In the Elementary Sloyd described in the first part of this book, whittling is not practised. As a general rule, children under twelve years of age have not sufficient strength or control of the hand to use the knife correctly. Whittling is recommended only when it is not possible to have the Elementary Sloyd, which requires a special room fitted up with benches and a variety of tools. Such an outfit is more effective educationally, but economically it is more expensive. Whittling can be done in the regular schoolroom by the regular teacher and with a comparatively inexpensive outfit.
By a skilful, experienced, and tactful teacher a whole class of the usual size in the public schools may be instructed simultaneously, but as in any work of motor training, or whenever the hands are employed to give expression to thought, the difference in individuals reveals itself so plainly that it is evident that the best educational results can be obtained only when free scope is given to individual abilities. Consequently, the number of children in the class should be limited. Drill, mass instruction, and various means of keeping children together may be employed and some fairly good visible results obtained, but in nine cases out of ten the educational effect on the child is very little, and in some cases more injurious than helpful. Hence, it is important that in this work a regular class be divided whenever it is possible.
The children should be taught to make sketches and working drawings of the simple models and should also learn to read printed drawings or such as are made by some one else.
The model and the drawing should at first be presented together by the teacher, and enlarged blackboard drawings may be made for the whole class to read. The aim of drawing is to give the pupil a correct mental picture of what he is expected to make, consequently it should always precede manual work.
The knife is the least mechanical and the most familiar of tools, and if correctly used teaches the pupil to think before he acts, because of its simultaneous demand upon the mind and the muscles of the arm, wrist, hand, and fingers.
The knife, however, is only one among the half hundred cutting tools used in sloyd.
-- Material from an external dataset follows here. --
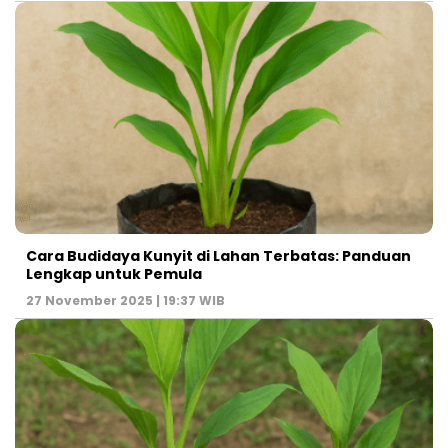
Cara Budidaya Kunyit di Lahan Terbatas: Panduan
Lengkap untuk Pemula
27 November 2025 | 19:37 WIB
The value of Whittling alone as a means of education may not be very great, but it is believed that it may supply an educational need when practised under the following conditions:
1. The child should have sufficient strength to handle the knife correctly.
2. The whittling should be taught preferably by the regular teacher, who must be possessed of sufficient technical skill.
3. The position of the body and the movements used in the various exercises must be such as not to retard physical growth.
4. The work should as much as possible be done in erect standing position and the material should be large enough to permit freedom of movement.
5. The exercises should be carefully graded from the easy to the difficult and should be applied on objects useful to the worker and of artistic merit.
6. The knife should be of correct size and construction.
7. Wood suitable to the objects should be carefully selected and properly prepared.